Extracted records:
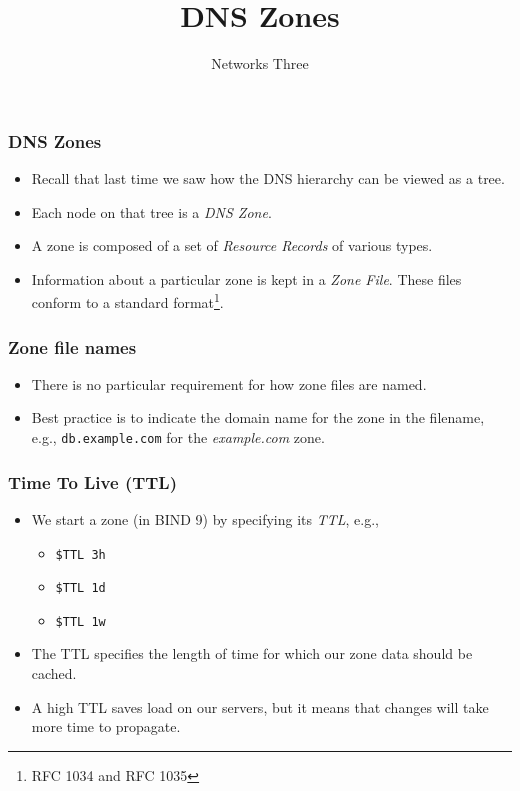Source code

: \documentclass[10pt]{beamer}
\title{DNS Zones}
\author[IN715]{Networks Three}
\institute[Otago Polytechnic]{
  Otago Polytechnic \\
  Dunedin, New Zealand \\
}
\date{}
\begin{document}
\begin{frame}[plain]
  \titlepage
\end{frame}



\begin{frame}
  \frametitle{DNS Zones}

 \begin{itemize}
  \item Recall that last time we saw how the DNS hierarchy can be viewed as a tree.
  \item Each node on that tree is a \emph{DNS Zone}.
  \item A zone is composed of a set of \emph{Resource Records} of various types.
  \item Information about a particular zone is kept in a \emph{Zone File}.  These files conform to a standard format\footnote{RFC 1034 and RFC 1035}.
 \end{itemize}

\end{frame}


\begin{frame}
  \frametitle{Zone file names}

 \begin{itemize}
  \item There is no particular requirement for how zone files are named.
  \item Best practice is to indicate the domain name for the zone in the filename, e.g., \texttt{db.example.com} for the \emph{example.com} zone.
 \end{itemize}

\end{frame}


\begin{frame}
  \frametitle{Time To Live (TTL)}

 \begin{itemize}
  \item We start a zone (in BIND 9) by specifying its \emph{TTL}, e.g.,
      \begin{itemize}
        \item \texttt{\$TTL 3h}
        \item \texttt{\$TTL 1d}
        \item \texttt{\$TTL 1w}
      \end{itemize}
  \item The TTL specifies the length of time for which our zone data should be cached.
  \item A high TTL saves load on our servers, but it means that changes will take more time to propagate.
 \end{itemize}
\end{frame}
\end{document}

→ **EXERCISE GOAL**
Find the lines in the data that include "texttt", then copy each of them.

→ **EXPECTED ANSWER**
  \item Best practice is to indicate the domain name for the zone in the filename, e.g., \texttt{db.example.com} for the \emph{example.com} zone.
        \item \texttt{\$TTL 3h}
        \item \texttt{\$TTL 1d}
        \item \texttt{\$TTL 1w}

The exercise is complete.